◆ CONSIGNE DE TRAVAIL 1:
Répondez aux questions suivantes d'après l'extrait sur la filière avicole française.
(a) Avec qui le Collectif avicole français s'est-il entretenu avant de publier son communiqué ?
(b) Selon le collectif, de combien les prix des matières premières au Brésil sont-ils inférieurs à ceux de la zone euro ?
(c) Combien d'emplois directs dépendent de la capacité à gérer la période de transition ?
◆ CONSIGNE DE TRAVAIL 2:
Poursuivez l'extrait sur la filière avicole française à partir de sa dernière phrase.

◆ EXTRAIT DU DOCUMENT:

Dans un communiqué publié à l'issue d'une rencontre avec le président PS de la Région Bretagne, Pierrick Massiot, ces acteurs producteurs, fabricants d'aliments, couvoirs et industriels, réunis au sein du Collectif avicole français pointent du doigt « l'offre des compétiteurs brésiliens ».
« Servis par une monnaie en constante dévaluation par rapport au dollar et des prix de matières premières inférieurs de 40 à 60 % par rapport à ceux en vigueur dans la zone euro, les opérateurs brésiliens baissent de mois en mois les prix de commercialisation des poulets sur la zone Moyen-Orient », souligne le collectif.
« Sans une mobilisation rapide des autorités européennes pour corriger le niveau des restitutions (subventions, Ndlr), les acteurs français vont très rapidement être asphyxiés économiquement », estime le collectif, qui fédère l'ensemble des acteurs des productions de volailles et d'oeufs.
Celui-ci souligne que « la filière se mobilise pour relever à terme le défi de la suppression des restitutions ». « Mais il est indispensable de tenir compte des délais nécessaires pour y arriver. 5.000 emplois directs dépendent de la capacité à gérer cette période de transition », pointe le collectif.

◆ ENTRÉES DE DONNÉES:

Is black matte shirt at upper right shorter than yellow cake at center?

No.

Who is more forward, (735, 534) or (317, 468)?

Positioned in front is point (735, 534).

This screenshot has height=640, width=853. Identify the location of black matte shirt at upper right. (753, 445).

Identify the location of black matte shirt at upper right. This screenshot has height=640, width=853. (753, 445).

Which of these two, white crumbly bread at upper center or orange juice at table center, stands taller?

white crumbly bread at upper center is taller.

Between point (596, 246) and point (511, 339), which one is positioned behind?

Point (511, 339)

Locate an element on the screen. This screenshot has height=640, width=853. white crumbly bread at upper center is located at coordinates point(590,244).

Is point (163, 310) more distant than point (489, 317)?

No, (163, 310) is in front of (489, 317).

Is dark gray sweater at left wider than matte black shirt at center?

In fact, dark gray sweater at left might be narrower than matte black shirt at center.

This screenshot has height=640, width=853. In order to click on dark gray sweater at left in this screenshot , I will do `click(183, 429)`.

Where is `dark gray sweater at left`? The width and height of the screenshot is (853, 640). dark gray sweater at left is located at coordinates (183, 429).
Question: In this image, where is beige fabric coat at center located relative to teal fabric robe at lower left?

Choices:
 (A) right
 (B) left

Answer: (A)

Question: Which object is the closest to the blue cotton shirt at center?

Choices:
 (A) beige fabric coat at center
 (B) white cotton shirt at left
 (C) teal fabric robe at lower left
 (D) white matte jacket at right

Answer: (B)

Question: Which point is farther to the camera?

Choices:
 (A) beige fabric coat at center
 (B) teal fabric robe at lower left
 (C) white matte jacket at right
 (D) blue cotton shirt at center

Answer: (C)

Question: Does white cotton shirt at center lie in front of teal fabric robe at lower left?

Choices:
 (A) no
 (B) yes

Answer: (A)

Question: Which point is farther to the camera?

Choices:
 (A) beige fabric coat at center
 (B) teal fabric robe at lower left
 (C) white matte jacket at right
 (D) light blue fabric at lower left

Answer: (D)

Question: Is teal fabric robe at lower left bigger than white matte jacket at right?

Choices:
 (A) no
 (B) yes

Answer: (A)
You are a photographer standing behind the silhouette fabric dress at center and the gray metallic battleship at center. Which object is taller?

◆ ZONE DE RÉPONSE 1:
(a) Avec Pierrick Massiot, président PS de la Région Bretagne.
(b) De 40 à 60 %.
(c) 5.000 emplois directs.

◆ ZONE DE RÉPONSE 2:
Selon le collectif, Pierrick Massiot a « notamment proposé d'alerter les ministres de l'Agriculture Stéphane Le Foll et délégué à l'Agroalimentaire Guillaume Garot sur l'urgence de la situation et le risque "d'effet domino", afin qu'ils saisissent la commission européenne avant le comité de gestion du 18 juillet 2013 décidant du montant des restitutions à l'exportation de poulet ».
Le communiqué du collectif est signé notamment par les présidents des volaillers Doux et Tilly-Sabco, du groupe agroalimentaire Tristkalia volailles, de différentes coopératives ou du président de la section FRSEA Bretagne.